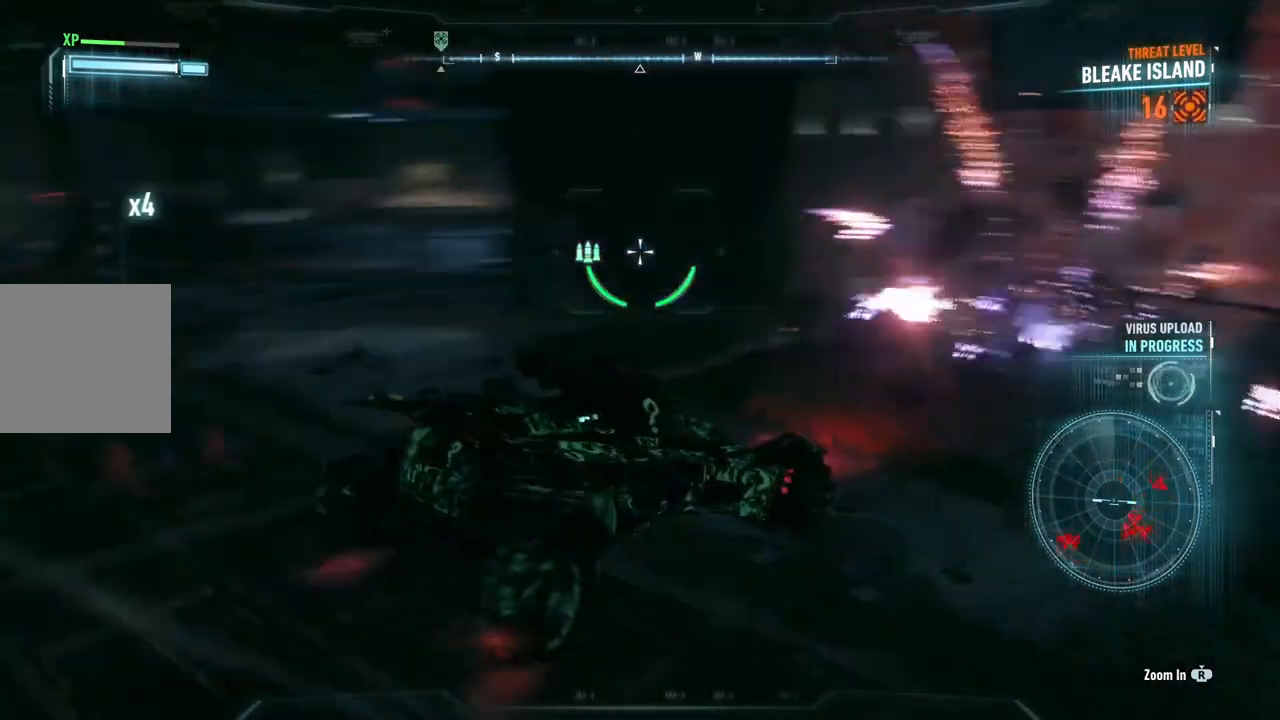
{"buttons": ["L2"], "left_stick": "up", "right_stick": "left", "events": [[67, "left_stick", "left"], [267, "left_stick", "up-left"], [467, "left_stick", "up"]]}
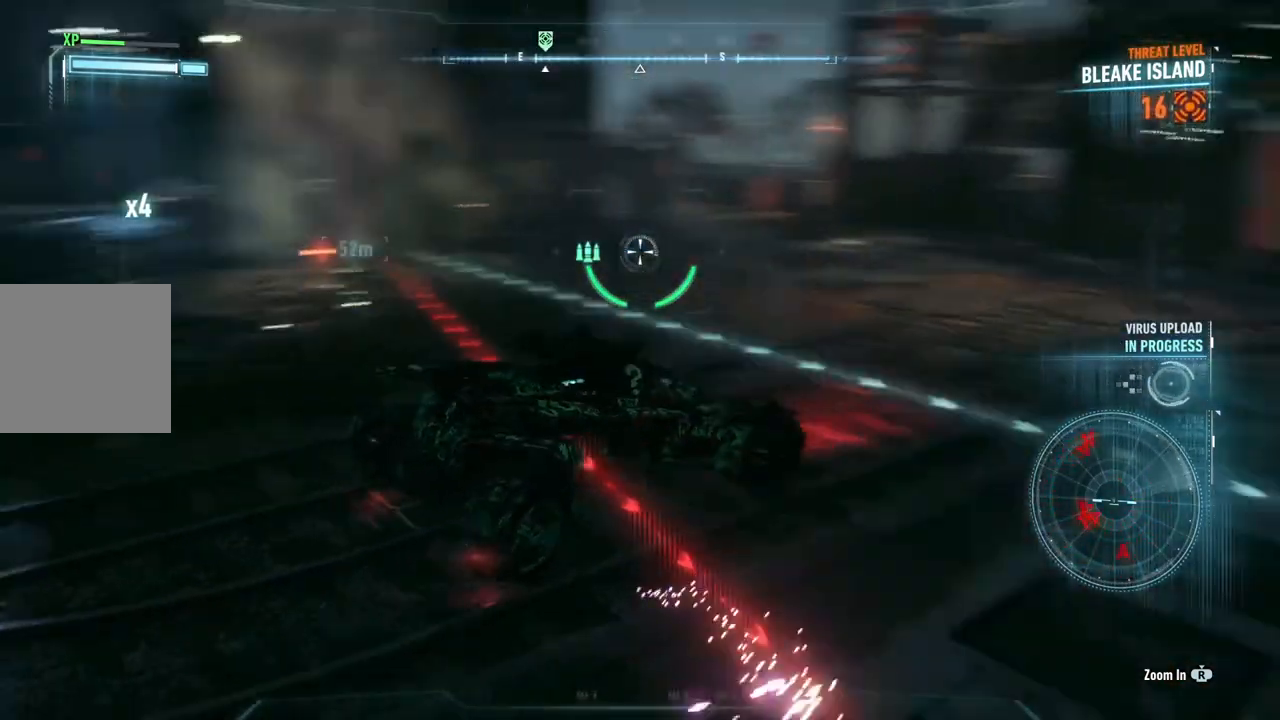
{"buttons": ["L2"], "left_stick": "left", "right_stick": "left", "events": [[17, "right_stick", "center"], [167, "left_stick", "up-left"], [383, "left_stick", "left"], [400, "right_stick", "left"]]}
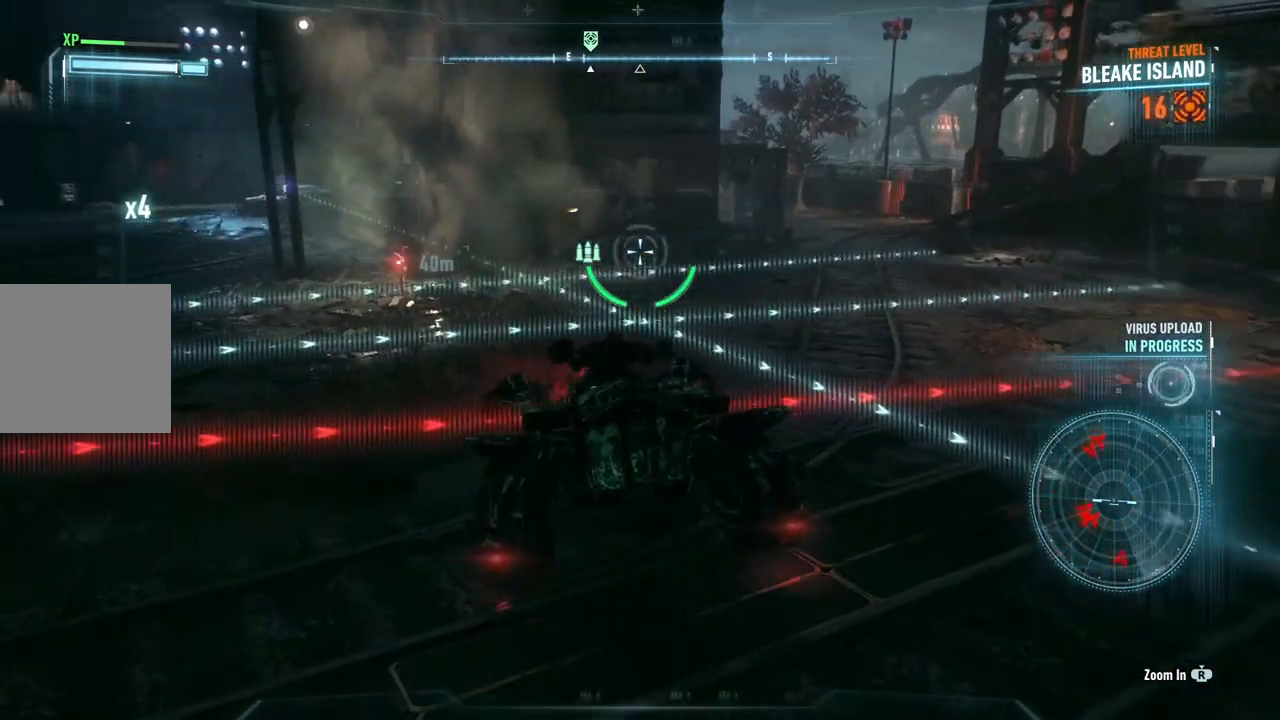
{"buttons": ["L2"], "left_stick": "down", "right_stick": "center", "events": [[217, "left_stick", "down-left"], [233, "right_stick", "center"], [367, "left_stick", "down"]]}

════════════════

| WHAT IS NEEDED |
Give back an exact copy of the material above, omitting the pictures.

| WRITTEN REPLY |
{"buttons": ["L2"], "left_stick": "up", "right_stick": "left", "events": [[67, "left_stick", "left"], [267, "left_stick", "up-left"], [467, "left_stick", "up"]]}
{"buttons": ["L2"], "left_stick": "left", "right_stick": "left", "events": [[17, "right_stick", "center"], [167, "left_stick", "up-left"], [383, "left_stick", "left"], [400, "right_stick", "left"]]}
{"buttons": ["L2"], "left_stick": "down", "right_stick": "center", "events": [[217, "left_stick", "down-left"], [233, "right_stick", "center"], [367, "left_stick", "down"]]}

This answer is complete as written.